Hint: We shall analyze the given information so that we are able to solve the problem. We are asked to calculate the money borrowed by Arun. We shall use the given rate of interest and the number of years to obtain the simple interest. And then we need to compare the obtained simple interests with the total interest.
Formula to be used:
The formula to calculate the simple interest is as follows.
Simple interest, $ S.I = \dfrac{{P \times N \times R}}{{100}} $
Where, $ P $ is the principal amount, $ N $ is the number of years (time), and $ R $ is the rate of interest.

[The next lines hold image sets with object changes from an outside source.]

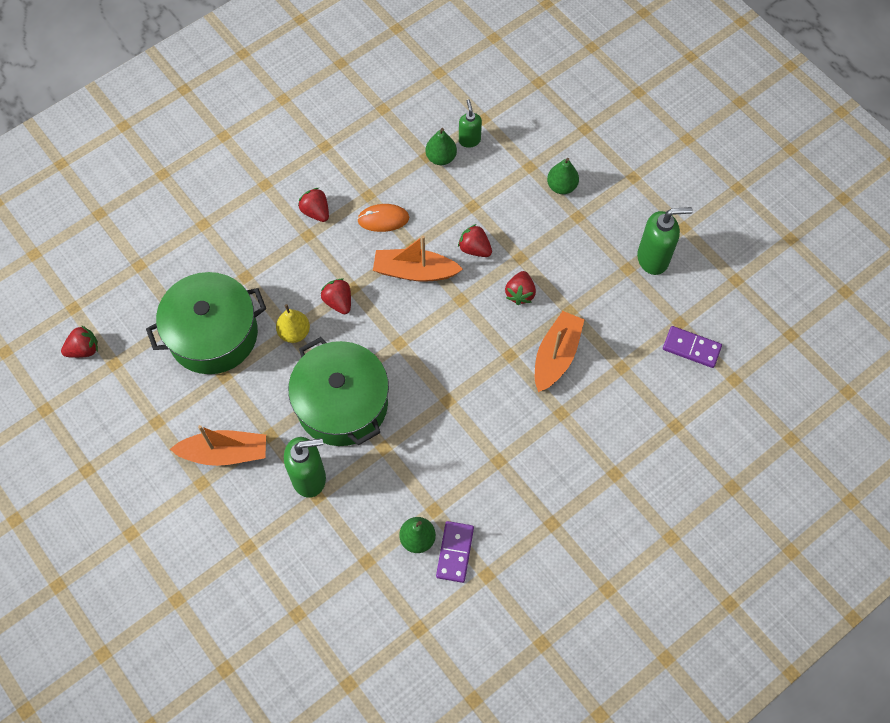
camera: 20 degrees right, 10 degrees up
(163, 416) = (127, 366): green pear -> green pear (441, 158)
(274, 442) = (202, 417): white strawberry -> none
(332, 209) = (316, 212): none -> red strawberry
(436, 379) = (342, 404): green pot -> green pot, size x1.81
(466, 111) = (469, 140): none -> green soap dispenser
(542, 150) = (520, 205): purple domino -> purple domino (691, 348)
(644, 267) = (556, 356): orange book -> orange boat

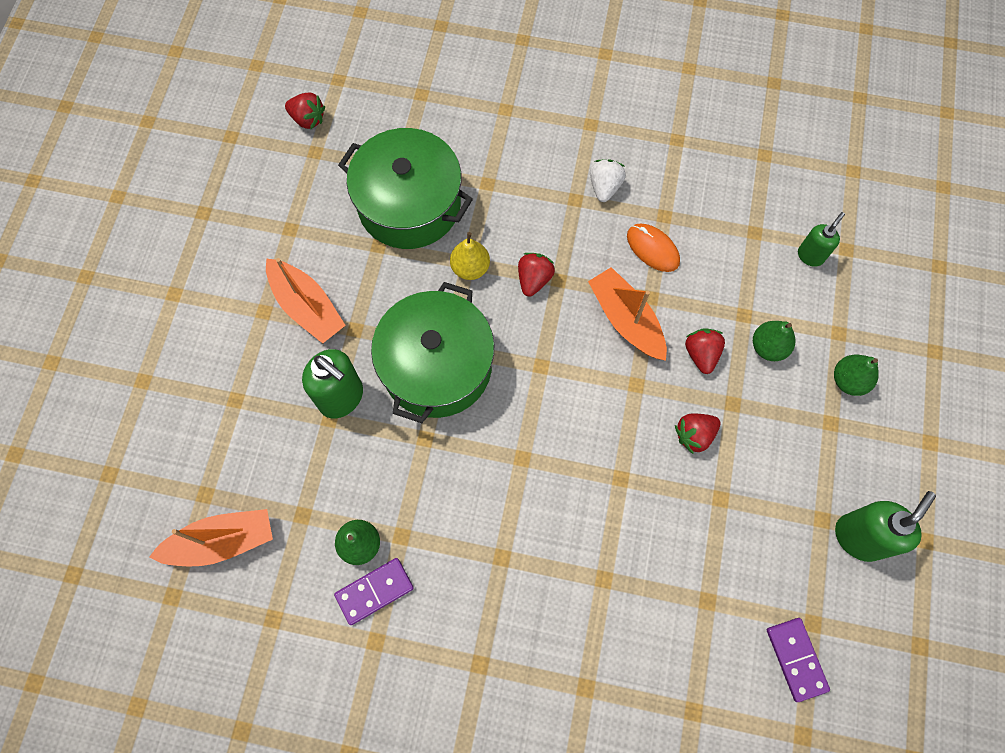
camera: 50 degrees right, 5 degrees up
(316, 212) = (604, 187): red strawberry -> white strawberry
(441, 158) = (766, 246): green pear -> green pear (768, 347)
(556, 356) = (660, 524): orange boat -> orange boat (222, 541)
(653, 259) = (858, 537): green soap dispenser -> green soap dispenser turned 90 degrees counterclockwise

Complete step by step answer:
Let us assume the money borrowed by Arun as $ Rs.x $ .
Let $ S.{I_1} $ , $ S.{I_2} $ and $ S.{I_3} $ be the given simple interests.
We shall calculate these simple interests separately.
Let $ {P_1} $ , $ {P_2} $ and $ {P_3} $ denote the money borrowed by Arun.
Then, $ {P_1} = {P_2} = {P_3} = Rs.x $
It is given that $ {R_1} = 8\% $ and $ {n_1} = 4years $ .
Using the formula $ S.I = \dfrac{{P \times N \times R}}{{100}} $ , we have
 $ S.{I_1} = \dfrac{{{P_1} \times {N_1} \times {R_1}}}{{100}} $
           $ = \dfrac{{x \times 4 \times 8}}{{100}} $
           $ = \dfrac{{32x}}{{100}} $
Thus $ S.{I_1} = \dfrac{{32x}}{{100}} $
Also, it is given that $ {R_2} = 10\% $ and $ {n_2} = 6years $
Using the formula $ S.I = \dfrac{{P \times N \times R}}{{100}} $ , we have
 $ S.{I_2} = \dfrac{{{P_2} \times {N_2} \times {R_2}}}{{100}} $
           $ = \dfrac{{x \times 6 \times 10}}{{100}} $
           $ = \dfrac{{60x}}{{100}} $
Thus $ S.{I_2} = \dfrac{{60x}}{{100}} $
Also, it is given that $ {R_3} = 12\% $ .
Now Arun borrowed $ 12\% $ p.a. beyond $ 10 $ years. Also, it is given that Arun pays the interest for $ 15 $ years.
Hence, we need to subtract it from the total years and the obtained is the required $ {n_3} $ .
That is $ {n_3} = total{\text{ }}years - 15 $
 $ \Rightarrow {n_3} = \left( {4 + 6 + 10} \right) - 15 $
 $ \Rightarrow {n_3} = 5years $
Using the formula $ S.I = \dfrac{{P \times N \times R}}{{100}} $ , we have
 $ S.{I_3} = \dfrac{{{P_3} \times {N_3} \times {R_3}}}{{100}} $
           $ = \dfrac{{x \times 12 \times 5}}{{100}} $
           $ = \dfrac{{60x}}{{100}} $
Thus $ S.{I_3} = \dfrac{{60x}}{{100}} $
We are given that the total interest is $ Rs.12160 $ .
We need to add the obtained simple interests with the total interest.
Thus, total interest $ = S.{I_1} + S.{I_2} + S.{I_3} $
We shall substitute the calculated simple interests.
Hence, total interest $ = \dfrac{{32x}}{{100}} + \dfrac{{60x}}{{100}} + \dfrac{{60x}}{{100}} $
 $ \Rightarrow Rs.12160 = \dfrac{{32x}}{{100}} + \dfrac{{60x}}{{100}} + \dfrac{{60x}}{{100}} $
 $ \Rightarrow Rs.12160 = \dfrac{{152x}}{{100}} $
 $ \Rightarrow 1216000 = 152x $
 $ \Rightarrow x = \dfrac{{1216000}}{{152}} $
 $ \Rightarrow x = \dfrac{{608000}}{{76}} $
 \[ \Rightarrow x = \dfrac{{152000}}{{19}}\]
 \[ \Rightarrow x = 8000\]
Hence, Arun borrowed $ Rs.8000 $

So, the correct answer is “Option c”.

Note: We observe that Arun borrowed $ 12\% $ p.a. beyond $ 10 $ years. Also, it is given that Arun pays the interest for $ 15 $ years.
Hence, we need to subtract it from the total years and the obtained is the required $ {n_3} $ .
That is $ {n_3} = total{\text{ }}years - 15 $
If we assume $ {n_3} = 10 $ without using the condition, we will obtain the wrong answer.